I usually use three internal thermometers and average out the temperature.  I guess there is a way to calibrate the 3rd party therms but I haven't taken the time to read up on it.

 

You might also try rotating the racks midway through the smoke.  How was the smoke, btw? 

 

As far as the rakes, I've got both rakes and gloves.  I would much rather use my gloves.  They were slick as ice to begin with but now I'm able to get a little traction in getting them off.  I took a rasp and did a few files on the top of the fingers to give me a rough texture to grab hold of.  Otherwise, they were a pain to get off when new.  I've got big hands.

 

My first pictures of the first smoking looked great in the brand new cabinet also.  Now the cabinet is nicely seasoned and not as pretty.  Anyone have a good suggestion for cleaning the inside of one of these units?  For now I'm using 401 on industrial cloth towels (like you get at Sam's Club), then I spray just water on clean cloth towels and try to wipe off any cleaner.  The towels will never look clean again, don't care how many washings.

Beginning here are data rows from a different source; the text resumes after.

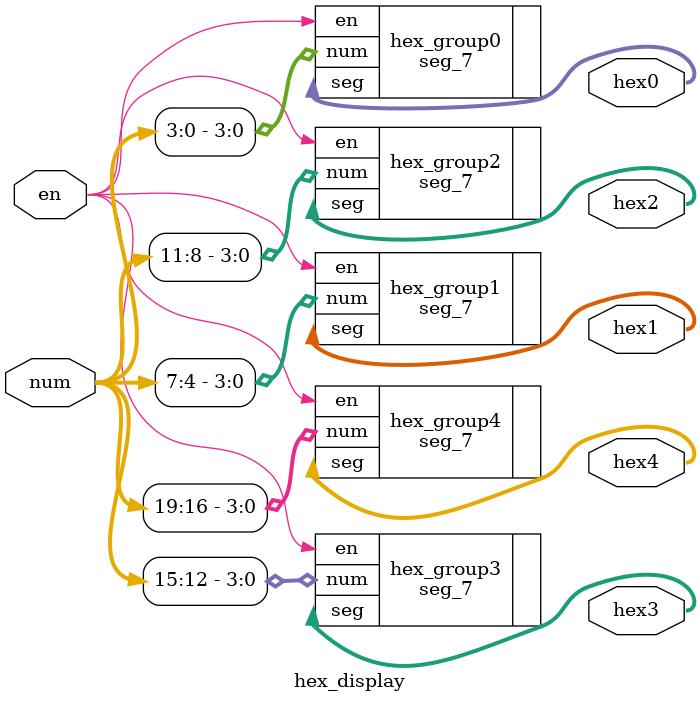
<source format=v>
/*
 *  Copyright (c) 2009  Zeus Gomez Marmolejo <zeus@opencores.org>
 *
 *  This file is part of the Zet processor. This processor is free
 *  hardware; you can redistribute it and/or modify it under the terms of
 *  the GNU General Public License as published by the Free Software
 *  Foundation; either version 3, or (at your option) any later version.
 *
 *  Zet is distrubuted in the hope that it will be useful, but WITHOUT
 *  ANY WARRANTY; without even the implied warranty of MERCHANTABILITY
 *  or FITNESS FOR A PARTICULAR PURPOSE. See the GNU General Public
 *  License for more details.
 *
 *  You should have received a copy of the GNU General Public License
 *  along with Zet; see the file COPYING. If not, see
 *  <http://www.gnu.org/licenses/>.
 */

module hex_display (
    input  [19:0] num,
    input         en,

    output [6:0] hex0,
    output [6:0] hex1,
    output [6:0] hex2,
    output [6:0] hex3,
	 output [6:0] hex4
  );

  // Module instantiations
  seg_7 hex_group0 (
    .num (num[3:0]),
    .en  (en),
    .seg (hex0)
  );

  seg_7 hex_group1 (
    .num (num[7:4]),
    .en  (en),
    .seg (hex1)
  );

  seg_7 hex_group2 (
    .num (num[11:8]),
    .en  (en),
    .seg (hex2)
  );

  seg_7 hex_group3 (
    .num (num[15:12]),
    .en  (en),
    .seg (hex3)
  );

  seg_7 hex_group4 (
    .num (num[19:16]),
    .en  (en),
    .seg (hex4)
  );
endmodule

</source>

The shoulder can out perfect! 1 of the 2 brisket halves was fine and couldn't have been any better. The other one was tough enough to be used as a leather belt. We have plans to mix it in with some split pea's and other soups. But yes it was over cooked to the max. I wasn't happy enough with the product to take pictures.

 

Money is alittle tight this week but next weekend I should have 2 shoulders on for a party at work and I'll just watch it and enjoy this rather warmer than normal weather.

 

I was thinking I might only clean the cabinet once every  2 or 3 smokes. But I would assume heating it up with a pan of water only on the inside would create steam and help to loosen that cooked up funk. A soft (not plastic but not wool) brush with handle might handle it well after it cools some? I guess you could go easy and use small amounts of oven cleaner spray...maybe to clean.